Copy these lines word for word, starting with the first line of the rows and stopping after the line that has "scientific name: Euphorbia virgata".

* RECORDS PROVIDED:

-*-*-

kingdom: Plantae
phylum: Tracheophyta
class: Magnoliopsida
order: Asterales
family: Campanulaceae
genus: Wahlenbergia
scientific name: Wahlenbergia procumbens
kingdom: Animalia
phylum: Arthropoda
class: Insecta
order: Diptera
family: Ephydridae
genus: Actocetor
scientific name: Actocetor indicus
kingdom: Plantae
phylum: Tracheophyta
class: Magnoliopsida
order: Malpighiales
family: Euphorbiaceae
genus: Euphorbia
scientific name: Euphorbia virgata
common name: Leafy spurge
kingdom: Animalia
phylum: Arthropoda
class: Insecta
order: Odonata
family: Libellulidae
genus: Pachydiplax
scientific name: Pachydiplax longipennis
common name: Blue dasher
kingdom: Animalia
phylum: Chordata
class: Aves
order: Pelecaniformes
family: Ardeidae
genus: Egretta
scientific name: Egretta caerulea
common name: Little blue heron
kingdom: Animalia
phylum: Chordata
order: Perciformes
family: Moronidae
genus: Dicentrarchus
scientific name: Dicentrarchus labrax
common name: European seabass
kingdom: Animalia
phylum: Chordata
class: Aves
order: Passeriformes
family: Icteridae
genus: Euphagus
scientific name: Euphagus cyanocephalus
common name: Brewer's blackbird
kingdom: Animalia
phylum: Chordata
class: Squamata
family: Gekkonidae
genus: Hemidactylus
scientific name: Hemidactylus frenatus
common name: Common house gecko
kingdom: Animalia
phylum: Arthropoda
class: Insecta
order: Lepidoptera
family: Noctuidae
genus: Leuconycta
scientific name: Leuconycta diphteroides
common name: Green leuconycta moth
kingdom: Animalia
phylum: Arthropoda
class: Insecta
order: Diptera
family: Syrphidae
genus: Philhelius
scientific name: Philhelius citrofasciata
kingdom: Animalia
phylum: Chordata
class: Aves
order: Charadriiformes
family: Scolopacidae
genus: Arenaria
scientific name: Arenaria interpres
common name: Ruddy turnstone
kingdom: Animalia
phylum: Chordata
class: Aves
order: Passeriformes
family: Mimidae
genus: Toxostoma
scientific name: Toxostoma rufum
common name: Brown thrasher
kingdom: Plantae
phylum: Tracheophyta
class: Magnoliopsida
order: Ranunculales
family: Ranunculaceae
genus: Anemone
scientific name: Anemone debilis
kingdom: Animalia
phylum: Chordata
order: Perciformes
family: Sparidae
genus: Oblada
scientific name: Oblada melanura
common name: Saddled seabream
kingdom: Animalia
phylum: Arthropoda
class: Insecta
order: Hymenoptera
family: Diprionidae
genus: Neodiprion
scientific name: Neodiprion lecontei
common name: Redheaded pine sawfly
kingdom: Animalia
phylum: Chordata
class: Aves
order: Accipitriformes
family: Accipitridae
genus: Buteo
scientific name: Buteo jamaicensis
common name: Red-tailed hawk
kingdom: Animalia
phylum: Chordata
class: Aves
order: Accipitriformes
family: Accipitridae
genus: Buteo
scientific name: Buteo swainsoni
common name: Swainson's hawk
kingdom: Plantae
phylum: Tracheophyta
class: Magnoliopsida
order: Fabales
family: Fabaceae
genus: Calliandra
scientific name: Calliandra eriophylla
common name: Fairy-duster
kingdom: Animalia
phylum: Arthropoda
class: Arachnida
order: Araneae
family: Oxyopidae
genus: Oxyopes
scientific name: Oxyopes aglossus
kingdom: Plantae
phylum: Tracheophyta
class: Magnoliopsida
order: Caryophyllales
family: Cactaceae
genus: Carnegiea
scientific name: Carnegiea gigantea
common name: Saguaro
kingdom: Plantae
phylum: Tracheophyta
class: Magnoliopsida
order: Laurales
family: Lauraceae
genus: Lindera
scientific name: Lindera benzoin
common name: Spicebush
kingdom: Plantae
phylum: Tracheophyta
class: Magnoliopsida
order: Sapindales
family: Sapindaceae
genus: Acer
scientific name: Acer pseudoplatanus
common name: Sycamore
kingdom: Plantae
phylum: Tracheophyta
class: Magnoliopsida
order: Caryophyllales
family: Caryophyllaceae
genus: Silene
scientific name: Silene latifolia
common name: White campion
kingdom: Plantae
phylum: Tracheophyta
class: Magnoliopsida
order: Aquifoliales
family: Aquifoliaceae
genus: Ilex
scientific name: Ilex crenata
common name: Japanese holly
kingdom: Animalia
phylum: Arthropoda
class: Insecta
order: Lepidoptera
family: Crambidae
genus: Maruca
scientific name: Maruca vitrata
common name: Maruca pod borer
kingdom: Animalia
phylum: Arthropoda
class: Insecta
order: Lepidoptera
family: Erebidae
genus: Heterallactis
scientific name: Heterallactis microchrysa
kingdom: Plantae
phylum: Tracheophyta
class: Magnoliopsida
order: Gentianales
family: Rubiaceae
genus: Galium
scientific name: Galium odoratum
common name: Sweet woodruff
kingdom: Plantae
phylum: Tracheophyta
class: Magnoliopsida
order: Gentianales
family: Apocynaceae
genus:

-*-*-

* SOLUTION BELOW:
kingdom: Plantae
phylum: Tracheophyta
class: Magnoliopsida
order: Asterales
family: Campanulaceae
genus: Wahlenbergia
scientific name: Wahlenbergia procumbens
kingdom: Animalia
phylum: Arthropoda
class: Insecta
order: Diptera
family: Ephydridae
genus: Actocetor
scientific name: Actocetor indicus
kingdom: Plantae
phylum: Tracheophyta
class: Magnoliopsida
order: Malpighiales
family: Euphorbiaceae
genus: Euphorbia
scientific name: Euphorbia virgata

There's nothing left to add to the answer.